Au matin, la ville malienne de Kayes s'est réveillé fiévreuse: la rumeur a couru que deux jeunes avaient contracté Ebola. Les maisons du quartier sud se sont aussitôt vidées, signe de la psychose qui étreint la cité depuis la découverte du premier cas au Mali. C'était une fausse alerte, et heureusement, car l'équipe de sapeurs-pompiers arrivée sur les lieux ne disposait pas des combinaisons adéquates...
Depuis le premier cas, une fillette de deux ans de retour de Guinée, un des pays les plus touchés par l'épidémie, décédée vendredi à Kayes, kits de protection, désinfectants et personnel médical arrivent pourtant en nombre dans cette ville de l'ouest du pays. Dans la cour de l'hôpital, une trentaine d'agents de santé écoutent religieusement un expert, le Dr Abdoulaye Coulibaly, énumérer les précautions à prendre pour éviter la maladie, qui se transmet par les liquides corporels.
"La guerre contre Ebola doit être totale, et nous ne pouvons la remporter qu'avec la communication", ajoute le Dr Coulibaly, membre de l'équipe de médecins maliens dépêchés à Kayes pour éviter la propagation du virus, fermant le poing droit comme pour se convaincre.
Les autorités jouent à fond la carte de la prévention: gels antibactériens devant les hôtels, les bâtiments officiels et des domiciles privés. Nombreuses sont les personnes qui ne se serrent désormais plus la main.
"Vous voyez, on se touche par les coudes, c'est dire la peur qui règne", reconnaît Moussa Sow, un ancien cheminot. De leur côté, des jeunes de l'association "Stop Ebola", avec des moyens
rudimentaires, font du porte-à-porte pour prodiguer des conseils contre la maladie.
"Dès que vous avez une fièvre, il faut prendre votre température", lance à une habitante Ouma, membre de l'association, qui encourage la formation de volontaires dont l'objectif serait de ratisser les zones rurales à la recherche d'éventuels malades.
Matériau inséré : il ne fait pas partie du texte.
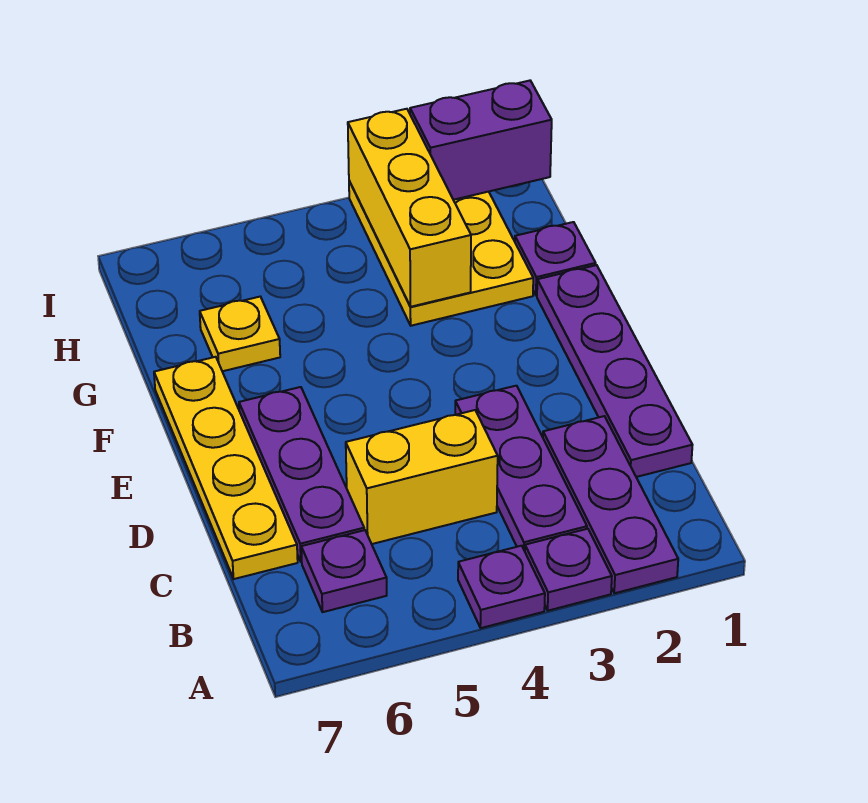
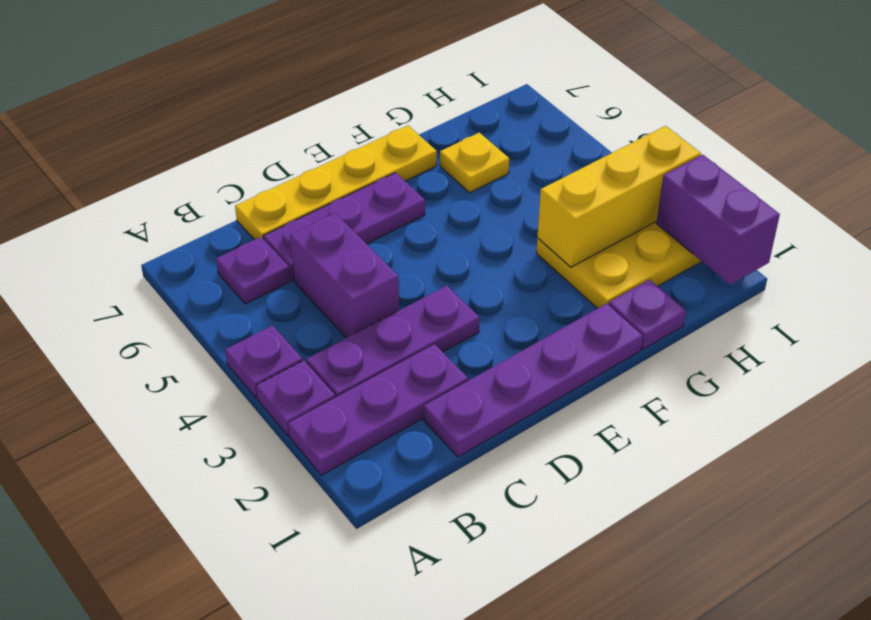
yellow 1x2 brick [346,410,498,544] -> purple 1x2 brick [290,213,399,338]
- Une cinquantaine de personnes à l'isolement -
Autre signe de la psychose qui s'est installée à Kayes, l'un des berceaux de l'émigration malienne vers la France: même si les écoles de la ville et de sa périphérie, fermées après l'annonce du décès de la fillette, ont rouvert, certains parents préfèrent garder leurs enfants à la maison.
"Moi, j'attends encore quelques jours avant d'envoyer à nouveau mes enfants à l'école. Il peut y avoir une surprise", affirme Oumar Fofana, banquier. Emmitouflé dans un boubou brodé, il analyse froidement la situation, relevant la proximité de la frontière avec le Sénégal, à l'ouest, et la Mauritanie au nord: "Nous sommes dans une zone minière où vous retrouvez
quasiment toutes les nationalités. Le danger est donc là, ne nous voilons pas la face".
Selon lui, le sort de la quarantaine de personnes placées en isolement à Kayes après avoir été en contact avec la fillette sera déterminant pour la région.
Dans une vaste tente dressée à l'écart de l'hôpital, assise seule sur un lit de camp, Amy Gueye, la grand-mère de la fillette, qu'elle a emmené puis ramenée de Guinée, paraît calme, tandis qu'un médecin en combinaison vient l'examiner.
Elle "va mieux", indique le Dr Samba Sow.
Un peu plus loin, dans le même hôpital, une bâtisse abrite les 42 autres personnes identifiées comme des contacts de l'enfant à Kayes. "C'est la procédure normale", assure le Dr Sow, précisant que lundi, trois autres personnes ayant approché la fillette ont été "retrouvées à 30 km de Kayes et mises en quarantaine".
Une douzaine d'autres sont également sous surveillance médicale à Bamako, la grand-mère et sa petite-fille ayant brièvement transité par la capitale. "Notre seul salut est qu'on trouve rapidement un vaccin, sinon des milliers d'Africains vont mourir", soupire Mame Diarra, infirmière dans un centre de santé.
Plus de 10.000 personnes ont contracté le virus Ebola, principalement en Guinée, au Libéria et en Sierra Leone. Près de 5.000 d'entre elles sont décédées. Les tout premiers essais cliniques en Afrique du vaccin développé par le laboratoire britannique GlaxoSmithKline (GSK) et les Instituts américains de la santé (NIH) viennent de débuter au Mali. Mais les premières doses sont
attendues en 2015, bien après le pic prévu de l'épidémie qui ravage l'Afrique de l'Ouest.